> **Task to complete**
The answer must be an exact transcription of every record.

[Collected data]
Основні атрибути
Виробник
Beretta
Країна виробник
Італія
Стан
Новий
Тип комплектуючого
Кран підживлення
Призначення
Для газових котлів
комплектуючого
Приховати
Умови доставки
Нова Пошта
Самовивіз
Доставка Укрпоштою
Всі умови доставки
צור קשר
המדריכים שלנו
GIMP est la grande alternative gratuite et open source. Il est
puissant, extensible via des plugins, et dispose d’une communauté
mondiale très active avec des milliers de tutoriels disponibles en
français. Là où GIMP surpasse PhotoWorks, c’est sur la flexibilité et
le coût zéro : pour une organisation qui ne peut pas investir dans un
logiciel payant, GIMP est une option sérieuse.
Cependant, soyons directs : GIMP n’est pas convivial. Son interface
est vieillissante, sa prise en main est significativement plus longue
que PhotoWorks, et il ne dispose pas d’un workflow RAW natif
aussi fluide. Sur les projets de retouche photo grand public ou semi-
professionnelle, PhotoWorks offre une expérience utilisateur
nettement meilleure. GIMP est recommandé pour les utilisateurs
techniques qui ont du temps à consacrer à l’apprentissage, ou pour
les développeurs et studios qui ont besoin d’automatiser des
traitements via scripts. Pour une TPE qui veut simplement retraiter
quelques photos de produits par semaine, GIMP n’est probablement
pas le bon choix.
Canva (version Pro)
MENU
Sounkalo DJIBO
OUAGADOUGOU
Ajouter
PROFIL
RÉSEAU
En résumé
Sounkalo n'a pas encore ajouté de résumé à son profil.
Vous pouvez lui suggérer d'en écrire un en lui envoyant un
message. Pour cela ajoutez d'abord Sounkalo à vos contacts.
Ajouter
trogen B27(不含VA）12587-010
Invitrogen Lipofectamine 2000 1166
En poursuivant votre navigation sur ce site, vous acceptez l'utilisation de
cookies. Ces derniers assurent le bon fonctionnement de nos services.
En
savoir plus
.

> **The completed task**
Основні атрибути
Виробник
Beretta
Країна виробник
Італія
Стан
Новий
Тип комплектуючого
Кран підживлення
Призначення
Для газових котлів
комплектуючого
Приховати
Умови доставки
Нова Пошта
Самовивіз
Доставка Укрпоштою
Всі умови доставки
צור קשר
המדריכים שלנו
GIMP est la grande alternative gratuite et open source. Il est
puissant, extensible via des plugins, et dispose d’une communauté
mondiale très active avec des milliers de tutoriels disponibles en
français. Là où GIMP surpasse PhotoWorks, c’est sur la flexibilité et
le coût zéro : pour une organisation qui ne peut pas investir dans un
logiciel payant, GIMP est une option sérieuse.
Cependant, soyons directs : GIMP n’est pas convivial. Son interface
est vieillissante, sa prise en main est significativement plus longue
que PhotoWorks, et il ne dispose pas d’un workflow RAW natif
aussi fluide. Sur les projets de retouche photo grand public ou semi-
professionnelle, PhotoWorks offre une expérience utilisateur
nettement meilleure. GIMP est recommandé pour les utilisateurs
techniques qui ont du temps à consacrer à l’apprentissage, ou pour
les développeurs et studios qui ont besoin d’automatiser des
traitements via scripts. Pour une TPE qui veut simplement retraiter
quelques photos de produits par semaine, GIMP n’est probablement
pas le bon choix.
Canva (version Pro)
MENU
Sounkalo DJIBO
OUAGADOUGOU
Ajouter
PROFIL
RÉSEAU
En résumé
Sounkalo n'a pas encore ajouté de résumé à son profil.
Vous pouvez lui suggérer d'en écrire un en lui envoyant un
message. Pour cela ajoutez d'abord Sounkalo à vos contacts.
Ajouter
trogen B27(不含VA）12587-010
Invitrogen Lipofectamine 2000 1166
En poursuivant votre navigation sur ce site, vous acceptez l'utilisation de
cookies. Ces derniers assurent le bon fonctionnement de nos services.
En
savoir plus
.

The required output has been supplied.